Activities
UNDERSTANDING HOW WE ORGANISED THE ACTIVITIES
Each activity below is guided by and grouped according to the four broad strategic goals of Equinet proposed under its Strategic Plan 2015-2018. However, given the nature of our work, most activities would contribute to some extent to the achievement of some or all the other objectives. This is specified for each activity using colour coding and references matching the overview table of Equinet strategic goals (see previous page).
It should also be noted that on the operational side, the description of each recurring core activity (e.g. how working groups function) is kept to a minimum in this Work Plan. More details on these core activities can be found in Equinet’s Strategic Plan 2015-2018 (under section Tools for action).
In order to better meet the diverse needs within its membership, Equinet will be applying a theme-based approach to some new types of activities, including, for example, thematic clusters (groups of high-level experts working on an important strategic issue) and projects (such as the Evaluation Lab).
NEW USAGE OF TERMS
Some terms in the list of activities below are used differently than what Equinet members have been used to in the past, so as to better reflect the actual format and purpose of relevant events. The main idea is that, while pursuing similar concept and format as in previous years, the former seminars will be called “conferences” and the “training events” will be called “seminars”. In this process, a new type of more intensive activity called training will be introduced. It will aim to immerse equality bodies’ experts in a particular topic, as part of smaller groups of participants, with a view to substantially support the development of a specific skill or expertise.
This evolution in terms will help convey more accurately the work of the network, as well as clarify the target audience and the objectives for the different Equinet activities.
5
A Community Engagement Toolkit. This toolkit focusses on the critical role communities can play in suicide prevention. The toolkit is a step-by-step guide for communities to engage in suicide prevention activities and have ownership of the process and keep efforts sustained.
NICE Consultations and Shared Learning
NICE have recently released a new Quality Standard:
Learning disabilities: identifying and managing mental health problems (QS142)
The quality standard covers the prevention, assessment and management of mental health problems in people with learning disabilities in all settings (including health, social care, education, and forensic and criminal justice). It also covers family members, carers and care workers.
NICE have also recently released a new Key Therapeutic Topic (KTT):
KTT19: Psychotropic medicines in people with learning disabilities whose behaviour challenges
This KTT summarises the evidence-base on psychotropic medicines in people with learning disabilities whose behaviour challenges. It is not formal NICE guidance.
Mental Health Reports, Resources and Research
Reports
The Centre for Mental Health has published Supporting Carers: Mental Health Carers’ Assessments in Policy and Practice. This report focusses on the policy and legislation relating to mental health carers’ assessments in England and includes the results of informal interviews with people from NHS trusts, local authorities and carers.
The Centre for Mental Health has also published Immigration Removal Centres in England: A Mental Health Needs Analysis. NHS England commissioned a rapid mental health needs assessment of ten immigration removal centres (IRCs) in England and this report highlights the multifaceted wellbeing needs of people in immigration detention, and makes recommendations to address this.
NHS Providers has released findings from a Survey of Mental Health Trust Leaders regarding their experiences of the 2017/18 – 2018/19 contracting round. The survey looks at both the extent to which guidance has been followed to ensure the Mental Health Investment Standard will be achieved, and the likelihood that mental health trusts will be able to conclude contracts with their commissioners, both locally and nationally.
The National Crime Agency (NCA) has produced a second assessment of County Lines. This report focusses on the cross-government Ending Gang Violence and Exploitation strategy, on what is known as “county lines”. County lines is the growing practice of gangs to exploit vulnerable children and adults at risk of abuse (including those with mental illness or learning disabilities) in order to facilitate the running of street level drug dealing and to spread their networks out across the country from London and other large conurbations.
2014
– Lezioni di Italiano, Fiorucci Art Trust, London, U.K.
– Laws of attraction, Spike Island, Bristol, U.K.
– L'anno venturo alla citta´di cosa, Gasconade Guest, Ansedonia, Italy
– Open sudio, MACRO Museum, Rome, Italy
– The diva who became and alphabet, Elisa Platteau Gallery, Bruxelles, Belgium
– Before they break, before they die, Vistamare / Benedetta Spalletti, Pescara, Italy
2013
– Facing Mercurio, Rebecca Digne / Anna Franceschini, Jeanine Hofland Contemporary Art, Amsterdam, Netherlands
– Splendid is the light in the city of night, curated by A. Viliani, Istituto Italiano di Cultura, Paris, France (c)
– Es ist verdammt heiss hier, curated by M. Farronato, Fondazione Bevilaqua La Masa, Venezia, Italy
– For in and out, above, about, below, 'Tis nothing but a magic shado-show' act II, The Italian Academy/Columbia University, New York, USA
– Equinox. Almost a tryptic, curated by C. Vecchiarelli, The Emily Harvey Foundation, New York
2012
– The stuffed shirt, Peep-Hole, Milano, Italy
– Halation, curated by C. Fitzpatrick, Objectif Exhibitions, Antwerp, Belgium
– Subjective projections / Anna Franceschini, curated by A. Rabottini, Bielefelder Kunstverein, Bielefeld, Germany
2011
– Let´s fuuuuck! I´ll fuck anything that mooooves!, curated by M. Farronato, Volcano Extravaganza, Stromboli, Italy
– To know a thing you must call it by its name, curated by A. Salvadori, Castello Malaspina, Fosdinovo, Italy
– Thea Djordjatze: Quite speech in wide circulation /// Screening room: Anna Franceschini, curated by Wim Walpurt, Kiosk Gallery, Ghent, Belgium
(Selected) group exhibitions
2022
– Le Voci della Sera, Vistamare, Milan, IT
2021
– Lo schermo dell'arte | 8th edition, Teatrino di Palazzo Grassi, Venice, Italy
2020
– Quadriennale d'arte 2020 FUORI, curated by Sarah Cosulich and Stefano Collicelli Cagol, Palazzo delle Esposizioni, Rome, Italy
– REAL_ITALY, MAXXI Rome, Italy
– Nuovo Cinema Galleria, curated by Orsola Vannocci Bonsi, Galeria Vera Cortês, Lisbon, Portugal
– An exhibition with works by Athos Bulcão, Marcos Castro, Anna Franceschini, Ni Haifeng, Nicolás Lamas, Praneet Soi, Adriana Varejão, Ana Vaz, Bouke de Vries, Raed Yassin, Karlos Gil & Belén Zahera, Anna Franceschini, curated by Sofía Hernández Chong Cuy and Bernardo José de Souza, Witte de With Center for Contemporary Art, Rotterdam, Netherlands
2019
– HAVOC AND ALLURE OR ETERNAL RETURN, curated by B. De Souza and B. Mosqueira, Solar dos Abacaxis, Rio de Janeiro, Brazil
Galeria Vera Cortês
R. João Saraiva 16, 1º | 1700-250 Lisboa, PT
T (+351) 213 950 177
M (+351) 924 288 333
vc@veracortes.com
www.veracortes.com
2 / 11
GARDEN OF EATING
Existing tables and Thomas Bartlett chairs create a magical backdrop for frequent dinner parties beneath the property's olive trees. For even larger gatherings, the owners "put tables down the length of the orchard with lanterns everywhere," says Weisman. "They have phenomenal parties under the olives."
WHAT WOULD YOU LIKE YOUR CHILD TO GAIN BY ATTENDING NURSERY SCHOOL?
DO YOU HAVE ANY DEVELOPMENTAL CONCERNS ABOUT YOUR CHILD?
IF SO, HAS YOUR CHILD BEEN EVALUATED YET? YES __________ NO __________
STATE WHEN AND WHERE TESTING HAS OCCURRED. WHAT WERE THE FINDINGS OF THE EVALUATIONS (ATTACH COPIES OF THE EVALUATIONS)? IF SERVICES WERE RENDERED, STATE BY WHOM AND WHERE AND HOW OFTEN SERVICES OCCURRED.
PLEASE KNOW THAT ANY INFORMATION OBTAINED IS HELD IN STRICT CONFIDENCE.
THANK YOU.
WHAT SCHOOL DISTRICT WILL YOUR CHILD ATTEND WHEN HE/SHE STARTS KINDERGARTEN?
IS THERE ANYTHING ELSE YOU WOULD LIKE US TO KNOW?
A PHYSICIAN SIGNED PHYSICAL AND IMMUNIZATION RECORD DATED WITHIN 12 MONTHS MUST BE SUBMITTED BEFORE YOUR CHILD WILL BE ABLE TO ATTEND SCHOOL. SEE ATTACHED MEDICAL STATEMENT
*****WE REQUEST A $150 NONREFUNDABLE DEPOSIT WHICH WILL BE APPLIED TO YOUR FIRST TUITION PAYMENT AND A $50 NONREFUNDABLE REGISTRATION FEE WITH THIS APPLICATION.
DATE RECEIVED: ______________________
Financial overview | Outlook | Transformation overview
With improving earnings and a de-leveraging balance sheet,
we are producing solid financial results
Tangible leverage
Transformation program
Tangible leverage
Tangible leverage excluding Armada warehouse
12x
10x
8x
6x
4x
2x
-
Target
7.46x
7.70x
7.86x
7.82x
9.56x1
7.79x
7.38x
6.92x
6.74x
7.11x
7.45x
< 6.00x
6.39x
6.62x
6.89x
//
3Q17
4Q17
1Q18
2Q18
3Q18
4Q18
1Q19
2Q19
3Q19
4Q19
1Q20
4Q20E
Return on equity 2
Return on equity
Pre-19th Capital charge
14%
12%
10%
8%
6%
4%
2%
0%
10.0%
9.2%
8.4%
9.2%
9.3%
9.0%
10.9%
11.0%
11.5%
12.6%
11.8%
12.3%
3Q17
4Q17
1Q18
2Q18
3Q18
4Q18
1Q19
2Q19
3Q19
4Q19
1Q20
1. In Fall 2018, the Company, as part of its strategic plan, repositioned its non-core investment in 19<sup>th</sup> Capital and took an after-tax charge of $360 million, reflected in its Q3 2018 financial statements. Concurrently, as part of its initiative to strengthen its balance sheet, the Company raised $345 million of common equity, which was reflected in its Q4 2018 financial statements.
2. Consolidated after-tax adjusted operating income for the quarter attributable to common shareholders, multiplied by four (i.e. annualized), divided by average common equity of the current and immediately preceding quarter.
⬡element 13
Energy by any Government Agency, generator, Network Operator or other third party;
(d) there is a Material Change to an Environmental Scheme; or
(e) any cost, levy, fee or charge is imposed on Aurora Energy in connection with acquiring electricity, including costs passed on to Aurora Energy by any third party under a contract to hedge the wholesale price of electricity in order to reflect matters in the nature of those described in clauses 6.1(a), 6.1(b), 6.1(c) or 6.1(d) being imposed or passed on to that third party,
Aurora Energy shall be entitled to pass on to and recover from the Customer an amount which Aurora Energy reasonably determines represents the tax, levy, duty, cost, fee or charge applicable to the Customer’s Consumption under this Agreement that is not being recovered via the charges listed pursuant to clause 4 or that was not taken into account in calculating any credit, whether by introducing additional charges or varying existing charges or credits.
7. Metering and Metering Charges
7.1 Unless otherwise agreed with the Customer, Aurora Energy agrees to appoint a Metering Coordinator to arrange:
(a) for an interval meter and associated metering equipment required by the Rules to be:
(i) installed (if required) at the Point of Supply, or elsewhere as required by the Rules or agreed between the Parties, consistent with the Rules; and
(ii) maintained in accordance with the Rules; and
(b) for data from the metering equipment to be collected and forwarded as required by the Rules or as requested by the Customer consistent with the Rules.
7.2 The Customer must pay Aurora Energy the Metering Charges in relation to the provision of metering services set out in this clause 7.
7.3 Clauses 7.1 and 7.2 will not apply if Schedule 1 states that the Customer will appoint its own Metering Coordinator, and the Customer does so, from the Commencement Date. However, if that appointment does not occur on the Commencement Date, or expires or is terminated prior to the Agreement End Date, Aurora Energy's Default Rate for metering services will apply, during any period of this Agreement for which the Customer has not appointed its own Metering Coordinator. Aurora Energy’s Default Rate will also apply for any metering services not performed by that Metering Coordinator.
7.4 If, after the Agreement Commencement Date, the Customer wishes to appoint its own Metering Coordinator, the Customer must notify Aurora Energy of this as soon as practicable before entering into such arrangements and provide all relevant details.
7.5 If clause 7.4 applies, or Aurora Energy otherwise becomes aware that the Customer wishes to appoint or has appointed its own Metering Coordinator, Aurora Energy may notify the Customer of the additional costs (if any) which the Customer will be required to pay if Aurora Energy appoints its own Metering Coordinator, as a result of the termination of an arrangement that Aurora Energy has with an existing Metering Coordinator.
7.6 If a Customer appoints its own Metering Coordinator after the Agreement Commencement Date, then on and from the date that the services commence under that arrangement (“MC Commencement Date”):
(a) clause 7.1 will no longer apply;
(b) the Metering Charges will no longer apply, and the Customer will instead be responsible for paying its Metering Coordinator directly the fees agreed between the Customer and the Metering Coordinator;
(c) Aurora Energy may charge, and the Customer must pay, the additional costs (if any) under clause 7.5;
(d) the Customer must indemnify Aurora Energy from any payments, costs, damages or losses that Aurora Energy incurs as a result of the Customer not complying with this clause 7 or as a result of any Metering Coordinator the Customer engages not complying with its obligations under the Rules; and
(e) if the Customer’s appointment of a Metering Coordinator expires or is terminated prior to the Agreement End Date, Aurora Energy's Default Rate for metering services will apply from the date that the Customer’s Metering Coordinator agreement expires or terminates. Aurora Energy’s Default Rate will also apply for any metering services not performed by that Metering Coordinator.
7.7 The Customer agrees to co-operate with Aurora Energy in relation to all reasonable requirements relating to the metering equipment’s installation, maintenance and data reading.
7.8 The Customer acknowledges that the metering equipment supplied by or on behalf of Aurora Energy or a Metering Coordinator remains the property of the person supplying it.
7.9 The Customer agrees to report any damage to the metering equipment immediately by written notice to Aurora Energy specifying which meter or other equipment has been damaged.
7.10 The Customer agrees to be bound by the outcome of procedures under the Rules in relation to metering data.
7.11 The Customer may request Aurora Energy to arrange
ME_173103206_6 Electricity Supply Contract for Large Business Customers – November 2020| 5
------------
◆ **PROBLEM TO WORK ON**:
The answer is the records above restated word for word from their opening line through the line that holds "It should also", both included, and nothing else.

◆ **SOLUTION**:
Activities
UNDERSTANDING HOW WE ORGANISED THE ACTIVITIES
Each activity below is guided by and grouped according to the four broad strategic goals of Equinet proposed under its Strategic Plan 2015-2018. However, given the nature of our work, most activities would contribute to some extent to the achievement of some or all the other objectives. This is specified for each activity using colour coding and references matching the overview table of Equinet strategic goals (see previous page).
It should also be noted that on the operational side, the description of each recurring core activity (e.g. how working groups function) is kept to a minimum in this Work Plan. More details on these core activities can be found in Equinet’s Strategic Plan 2015-2018 (under section Tools for action).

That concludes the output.